Cloud will join the Patriots for practices and meetings this week, but will not count towards the team's 53-man roster limit thanks to an exemption from the league.

"We have been granted a one-week exemption on him so he will be with us this week and for one week he will not count on the 53-man roster," Patriots Head Coach Bill Belichick said Cloud's status. "That is what his situation is. I haven't seen him in a month. I don't know what he can do. We will try to evaluate it in that period of time and go from there."

Following the one-week exemption, the Patriots will either have to make a roster move to create room for Cloud on the 53-man roster or cut him.

Even Cloud isn't exactly sure what to expect when he joins his teammates on the practice field on Wednesday. While he has been working out to stay in shape in Boston, he hasn't been in a football environment for some time.

"I haven't put on pads," Cloud said. "So we'll wait and see where I am at with that."

Belichick too is approaching Cloud's potential contributions with an open mind.

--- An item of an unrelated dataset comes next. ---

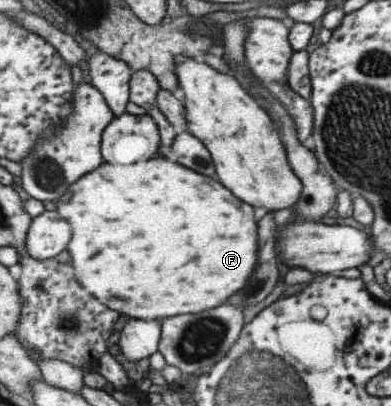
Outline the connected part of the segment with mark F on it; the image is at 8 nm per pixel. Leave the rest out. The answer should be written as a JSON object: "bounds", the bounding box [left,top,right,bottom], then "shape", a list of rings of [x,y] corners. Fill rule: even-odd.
{"bounds":[55,158,257,320],"shape":[[[163,158],[129,166],[101,164],[87,176],[77,178],[55,204],[55,211],[73,230],[67,252],[77,282],[105,302],[109,310],[131,318],[157,320],[215,308],[245,286],[257,264],[257,220],[253,208],[237,200],[219,182]]]}

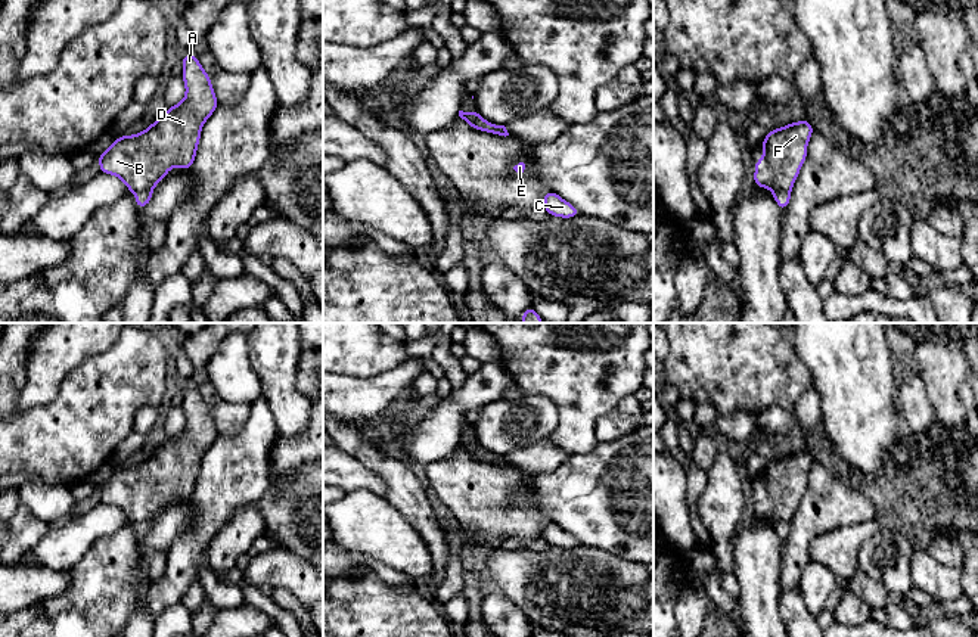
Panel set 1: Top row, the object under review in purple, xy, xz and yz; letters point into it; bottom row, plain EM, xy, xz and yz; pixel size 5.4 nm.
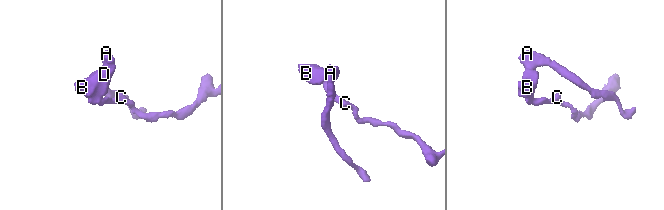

"Mike's on field participation for us has been limited to a very few days and that even includes the beginning of preseason practices," Belichick said. "That was basically two months ago. What he can do at this point and through no fault of his own, he really didn't have a chance to show a whole lot of what he could do even in the brief time that he was here. When you are asking me what he can do, I really don't know. I don't know. I have to wait and see. We will put him into whatever situations we can put him into and evaluate it based on that. I don't think there is a whole lot to go on from this year. What we can go on is what we saw when he was at Kansas City. There were certainly a lot of things that we like there which is why we signed him in the first place. Based on where he is at now, or where he is at this year, I wouldn't even begin to hazard a guess."

"It's been pretty tough for me the last month watching the guys on film and watching them play games," Cloud said. "It's been rough, but I've kept my mind straight and I am happy to be back working out with the guys."

While the end of the suspension essentially puts the drug test failure behind Cloud that doesn't mean the issue is dead. Cloud failed the test after taking a protein powder called Nitro-Tech while he was still a member of the Chiefs. Apparently the product contained metabolites of the steroid nandrolone. The NFL tested the product and found it to contain the illegal substance without declaring it on it's label, but due to the league's zero-tolerance policy, the player still had to serve the suspension regardless of circumstances.

Now Cloud is fighting back. According to a report on CBSSportsline.com he has filed a lawsuit in his home state of Rhode Island, the place where the product was purchased, against MuscleTech, the maker of Nitro-Tech. The suit claims MuscleTech failed to disclose the addition of substances such as norandrostenedione and androstenediol that would cause an athlete such as Cloud to fail a drug test.

"I'm hoping that this lawsuit will accomplish several goals," Cloud told CBSSportsline.com. "First, to vindicate my name and to hold MuscleTech responsible for its mistakes, and hopefully to prevent other athletes from having their reputations and careers harmed in this fashion."

But that is the court's hands now. Cloud is more concerned with proving himself in New England and earning his way on to the active roster.

"It's good to have the bigger part of it behind me now," Cloud said Monday. "I look forward to the rest of the season here and helping the guys out."